EXERCISE DESCRIPTION.
Write the lines from the one containing "text There are obvious" through the one containing "text Application is", inclusive, as a JSON list of strings with one string per line. Leave out any blank lines.

[Element location listings]

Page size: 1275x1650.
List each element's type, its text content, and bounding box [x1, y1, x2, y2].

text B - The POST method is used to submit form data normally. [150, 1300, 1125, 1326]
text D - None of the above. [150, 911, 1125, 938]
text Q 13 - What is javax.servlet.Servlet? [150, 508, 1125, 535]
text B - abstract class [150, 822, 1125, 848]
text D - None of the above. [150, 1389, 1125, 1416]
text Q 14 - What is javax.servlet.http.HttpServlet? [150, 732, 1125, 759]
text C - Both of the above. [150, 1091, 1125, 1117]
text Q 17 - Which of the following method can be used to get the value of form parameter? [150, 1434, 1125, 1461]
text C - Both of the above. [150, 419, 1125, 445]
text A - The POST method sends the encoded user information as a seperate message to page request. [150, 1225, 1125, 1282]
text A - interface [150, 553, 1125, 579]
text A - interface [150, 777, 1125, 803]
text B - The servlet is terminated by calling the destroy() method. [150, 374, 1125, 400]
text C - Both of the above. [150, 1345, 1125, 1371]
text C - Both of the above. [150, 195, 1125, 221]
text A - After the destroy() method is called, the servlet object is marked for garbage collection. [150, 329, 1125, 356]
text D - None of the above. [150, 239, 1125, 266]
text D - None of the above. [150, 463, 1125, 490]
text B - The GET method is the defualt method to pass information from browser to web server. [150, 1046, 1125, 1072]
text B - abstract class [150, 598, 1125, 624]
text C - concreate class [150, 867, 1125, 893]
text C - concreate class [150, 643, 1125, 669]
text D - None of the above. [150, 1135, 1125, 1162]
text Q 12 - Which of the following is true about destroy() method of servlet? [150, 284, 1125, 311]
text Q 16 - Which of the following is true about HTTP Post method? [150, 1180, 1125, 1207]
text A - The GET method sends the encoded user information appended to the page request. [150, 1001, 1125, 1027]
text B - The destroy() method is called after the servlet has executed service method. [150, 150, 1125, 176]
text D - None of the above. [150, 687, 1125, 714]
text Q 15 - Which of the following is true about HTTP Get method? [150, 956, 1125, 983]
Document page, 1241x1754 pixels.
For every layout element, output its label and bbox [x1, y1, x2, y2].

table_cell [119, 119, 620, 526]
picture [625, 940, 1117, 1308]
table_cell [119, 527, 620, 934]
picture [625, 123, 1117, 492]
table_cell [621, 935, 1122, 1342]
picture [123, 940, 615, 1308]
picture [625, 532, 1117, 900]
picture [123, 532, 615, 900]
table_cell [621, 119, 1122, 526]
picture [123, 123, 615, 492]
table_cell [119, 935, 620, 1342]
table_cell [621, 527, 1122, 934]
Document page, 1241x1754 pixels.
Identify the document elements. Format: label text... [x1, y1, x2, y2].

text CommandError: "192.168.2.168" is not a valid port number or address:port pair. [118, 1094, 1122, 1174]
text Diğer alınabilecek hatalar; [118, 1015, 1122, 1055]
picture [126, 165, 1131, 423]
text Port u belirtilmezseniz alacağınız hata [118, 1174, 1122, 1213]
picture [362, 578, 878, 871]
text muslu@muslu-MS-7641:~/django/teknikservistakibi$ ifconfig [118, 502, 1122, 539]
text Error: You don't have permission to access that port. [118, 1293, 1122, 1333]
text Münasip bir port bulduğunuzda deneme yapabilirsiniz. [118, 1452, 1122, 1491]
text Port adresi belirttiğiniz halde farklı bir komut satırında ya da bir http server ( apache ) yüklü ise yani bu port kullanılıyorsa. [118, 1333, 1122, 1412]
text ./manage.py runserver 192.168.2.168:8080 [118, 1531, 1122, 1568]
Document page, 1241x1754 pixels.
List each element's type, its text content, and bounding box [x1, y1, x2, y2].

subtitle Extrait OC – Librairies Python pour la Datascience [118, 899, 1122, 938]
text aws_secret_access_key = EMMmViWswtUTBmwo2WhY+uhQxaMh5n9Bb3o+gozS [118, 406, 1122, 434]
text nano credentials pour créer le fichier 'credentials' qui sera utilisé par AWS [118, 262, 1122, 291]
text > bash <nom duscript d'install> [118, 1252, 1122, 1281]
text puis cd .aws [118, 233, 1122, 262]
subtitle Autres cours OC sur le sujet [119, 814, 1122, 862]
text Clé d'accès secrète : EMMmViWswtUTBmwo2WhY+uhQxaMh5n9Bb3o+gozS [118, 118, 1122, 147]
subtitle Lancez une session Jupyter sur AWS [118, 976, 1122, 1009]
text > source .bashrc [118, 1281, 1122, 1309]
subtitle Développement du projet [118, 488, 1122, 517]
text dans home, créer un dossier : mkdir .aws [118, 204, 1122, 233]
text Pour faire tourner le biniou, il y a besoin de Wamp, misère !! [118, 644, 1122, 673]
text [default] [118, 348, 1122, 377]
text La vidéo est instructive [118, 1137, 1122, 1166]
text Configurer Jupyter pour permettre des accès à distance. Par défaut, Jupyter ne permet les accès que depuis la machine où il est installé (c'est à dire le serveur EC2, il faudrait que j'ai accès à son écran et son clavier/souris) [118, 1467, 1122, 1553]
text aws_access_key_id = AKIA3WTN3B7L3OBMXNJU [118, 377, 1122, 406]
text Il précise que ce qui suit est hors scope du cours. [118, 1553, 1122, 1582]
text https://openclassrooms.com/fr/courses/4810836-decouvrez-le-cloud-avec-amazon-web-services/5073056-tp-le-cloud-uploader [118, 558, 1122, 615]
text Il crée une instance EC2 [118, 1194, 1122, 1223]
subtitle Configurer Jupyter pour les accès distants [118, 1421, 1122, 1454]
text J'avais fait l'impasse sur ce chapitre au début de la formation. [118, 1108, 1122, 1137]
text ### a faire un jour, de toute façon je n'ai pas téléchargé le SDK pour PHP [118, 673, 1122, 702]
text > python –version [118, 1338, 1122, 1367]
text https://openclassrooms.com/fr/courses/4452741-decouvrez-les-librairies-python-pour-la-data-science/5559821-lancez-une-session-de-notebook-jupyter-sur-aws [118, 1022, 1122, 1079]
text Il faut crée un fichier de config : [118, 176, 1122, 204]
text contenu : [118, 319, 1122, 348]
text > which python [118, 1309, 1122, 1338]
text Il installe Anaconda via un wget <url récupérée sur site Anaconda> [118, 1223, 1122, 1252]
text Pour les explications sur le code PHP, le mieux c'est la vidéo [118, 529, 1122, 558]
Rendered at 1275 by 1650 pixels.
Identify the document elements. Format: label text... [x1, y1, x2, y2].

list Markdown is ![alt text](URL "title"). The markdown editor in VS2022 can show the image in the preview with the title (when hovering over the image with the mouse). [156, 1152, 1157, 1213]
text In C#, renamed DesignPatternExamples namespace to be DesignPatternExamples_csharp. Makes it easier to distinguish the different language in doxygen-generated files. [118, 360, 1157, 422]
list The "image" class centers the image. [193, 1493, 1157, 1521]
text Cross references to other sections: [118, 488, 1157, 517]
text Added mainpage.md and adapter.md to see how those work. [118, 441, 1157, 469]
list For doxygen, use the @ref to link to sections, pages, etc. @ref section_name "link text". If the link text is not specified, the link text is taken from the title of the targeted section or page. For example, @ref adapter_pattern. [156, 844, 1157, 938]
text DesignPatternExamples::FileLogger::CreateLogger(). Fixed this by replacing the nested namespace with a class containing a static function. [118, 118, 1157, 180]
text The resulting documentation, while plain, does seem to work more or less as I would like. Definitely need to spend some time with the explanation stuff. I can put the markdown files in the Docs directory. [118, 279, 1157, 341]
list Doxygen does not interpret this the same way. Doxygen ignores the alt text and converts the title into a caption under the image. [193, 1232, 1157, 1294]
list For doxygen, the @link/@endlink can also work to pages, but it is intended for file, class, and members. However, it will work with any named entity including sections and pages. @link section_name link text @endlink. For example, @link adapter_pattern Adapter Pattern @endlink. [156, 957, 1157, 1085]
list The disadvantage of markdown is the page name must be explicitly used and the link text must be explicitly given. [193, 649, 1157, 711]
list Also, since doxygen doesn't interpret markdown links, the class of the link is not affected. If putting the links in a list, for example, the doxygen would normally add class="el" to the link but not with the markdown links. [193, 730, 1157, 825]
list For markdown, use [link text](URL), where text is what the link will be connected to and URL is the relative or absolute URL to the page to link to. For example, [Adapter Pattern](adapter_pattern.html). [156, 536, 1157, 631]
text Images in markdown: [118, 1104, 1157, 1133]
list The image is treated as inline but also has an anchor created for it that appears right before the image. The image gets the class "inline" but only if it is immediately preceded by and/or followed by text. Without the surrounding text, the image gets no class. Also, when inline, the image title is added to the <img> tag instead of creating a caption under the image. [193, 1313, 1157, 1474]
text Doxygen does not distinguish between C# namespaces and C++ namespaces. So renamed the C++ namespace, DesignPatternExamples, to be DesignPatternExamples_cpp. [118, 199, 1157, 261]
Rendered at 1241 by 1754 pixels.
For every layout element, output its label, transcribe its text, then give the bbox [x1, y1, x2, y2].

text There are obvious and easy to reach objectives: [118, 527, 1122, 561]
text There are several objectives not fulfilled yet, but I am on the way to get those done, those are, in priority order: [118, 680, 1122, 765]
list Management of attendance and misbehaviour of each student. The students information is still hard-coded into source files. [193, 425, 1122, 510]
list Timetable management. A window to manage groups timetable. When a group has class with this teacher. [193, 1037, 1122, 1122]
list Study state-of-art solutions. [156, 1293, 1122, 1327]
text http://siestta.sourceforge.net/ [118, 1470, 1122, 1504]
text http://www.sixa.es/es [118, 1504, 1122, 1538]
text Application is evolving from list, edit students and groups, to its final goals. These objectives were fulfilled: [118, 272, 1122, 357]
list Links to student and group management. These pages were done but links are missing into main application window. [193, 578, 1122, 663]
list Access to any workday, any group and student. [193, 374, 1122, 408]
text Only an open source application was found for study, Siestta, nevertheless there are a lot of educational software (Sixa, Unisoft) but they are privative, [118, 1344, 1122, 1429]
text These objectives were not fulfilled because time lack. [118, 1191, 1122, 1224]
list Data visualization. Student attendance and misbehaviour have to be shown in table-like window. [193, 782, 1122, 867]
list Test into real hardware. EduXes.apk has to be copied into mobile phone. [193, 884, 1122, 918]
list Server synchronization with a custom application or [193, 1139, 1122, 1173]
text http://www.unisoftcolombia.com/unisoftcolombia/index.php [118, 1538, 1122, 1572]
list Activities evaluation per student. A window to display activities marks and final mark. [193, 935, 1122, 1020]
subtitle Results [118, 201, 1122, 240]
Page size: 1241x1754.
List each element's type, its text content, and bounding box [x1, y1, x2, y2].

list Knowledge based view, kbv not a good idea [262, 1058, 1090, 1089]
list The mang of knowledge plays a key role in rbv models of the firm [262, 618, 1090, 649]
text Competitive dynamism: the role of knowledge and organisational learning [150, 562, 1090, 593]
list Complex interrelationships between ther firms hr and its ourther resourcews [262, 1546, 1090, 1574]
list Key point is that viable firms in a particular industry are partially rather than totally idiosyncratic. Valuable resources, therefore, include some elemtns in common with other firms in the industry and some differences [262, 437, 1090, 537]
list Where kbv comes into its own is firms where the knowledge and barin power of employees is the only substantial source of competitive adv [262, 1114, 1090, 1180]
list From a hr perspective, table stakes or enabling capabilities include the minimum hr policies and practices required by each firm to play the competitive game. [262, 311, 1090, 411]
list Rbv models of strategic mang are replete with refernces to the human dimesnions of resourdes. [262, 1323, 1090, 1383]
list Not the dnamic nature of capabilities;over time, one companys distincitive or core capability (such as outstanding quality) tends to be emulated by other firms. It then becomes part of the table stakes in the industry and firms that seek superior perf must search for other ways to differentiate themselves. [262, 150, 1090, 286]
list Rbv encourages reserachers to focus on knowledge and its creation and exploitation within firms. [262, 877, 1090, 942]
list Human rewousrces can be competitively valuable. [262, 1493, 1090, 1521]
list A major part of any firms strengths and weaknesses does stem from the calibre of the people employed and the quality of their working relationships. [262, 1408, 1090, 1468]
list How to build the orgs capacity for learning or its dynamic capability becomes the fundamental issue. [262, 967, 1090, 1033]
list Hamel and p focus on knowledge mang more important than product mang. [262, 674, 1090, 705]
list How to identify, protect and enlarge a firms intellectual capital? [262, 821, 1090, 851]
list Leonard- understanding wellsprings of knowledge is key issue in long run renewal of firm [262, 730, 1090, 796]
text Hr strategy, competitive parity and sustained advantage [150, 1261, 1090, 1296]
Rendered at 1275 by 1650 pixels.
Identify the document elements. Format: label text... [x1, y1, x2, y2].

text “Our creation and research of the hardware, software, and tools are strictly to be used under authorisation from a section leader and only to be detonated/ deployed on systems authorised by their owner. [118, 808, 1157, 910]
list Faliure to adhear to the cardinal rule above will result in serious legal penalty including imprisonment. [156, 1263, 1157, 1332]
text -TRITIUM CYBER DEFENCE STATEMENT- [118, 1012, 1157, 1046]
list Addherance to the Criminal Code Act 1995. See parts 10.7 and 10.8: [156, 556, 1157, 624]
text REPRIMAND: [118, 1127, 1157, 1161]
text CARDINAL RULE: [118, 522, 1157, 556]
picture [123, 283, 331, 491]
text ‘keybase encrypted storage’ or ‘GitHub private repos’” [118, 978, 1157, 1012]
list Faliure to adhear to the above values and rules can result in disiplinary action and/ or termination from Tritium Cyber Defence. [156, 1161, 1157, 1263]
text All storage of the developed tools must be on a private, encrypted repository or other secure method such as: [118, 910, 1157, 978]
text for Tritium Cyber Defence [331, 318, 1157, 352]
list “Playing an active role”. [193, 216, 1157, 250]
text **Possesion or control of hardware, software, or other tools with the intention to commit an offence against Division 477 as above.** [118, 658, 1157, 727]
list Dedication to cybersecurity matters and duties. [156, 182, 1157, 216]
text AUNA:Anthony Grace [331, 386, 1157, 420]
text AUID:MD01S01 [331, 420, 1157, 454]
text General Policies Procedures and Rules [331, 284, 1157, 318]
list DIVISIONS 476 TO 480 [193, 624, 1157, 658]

SOLVED PROBLEM.
[
  "text There are obvious and easy to reach objectives: [118, 527, 1122, 561]",
  "text There are several objectives not fulfilled yet, but I am on the way to get those done, those are, in priority order: [118, 680, 1122, 765]",
  "list Management of attendance and misbehaviour of each student. The students information is still hard-coded into source files. [193, 425, 1122, 510]",
  "list Timetable management. A window to manage groups timetable. When a group has class with this teacher. [193, 1037, 1122, 1122]",
  "list Study state-of-art solutions. [156, 1293, 1122, 1327]",
  "text http://siestta.sourceforge.net/ [118, 1470, 1122, 1504]",
  "text http://www.sixa.es/es [118, 1504, 1122, 1538]",
  "text Application is evolving from list, edit students and groups, to its final goals. These objectives were fulfilled: [118, 272, 1122, 357]"
]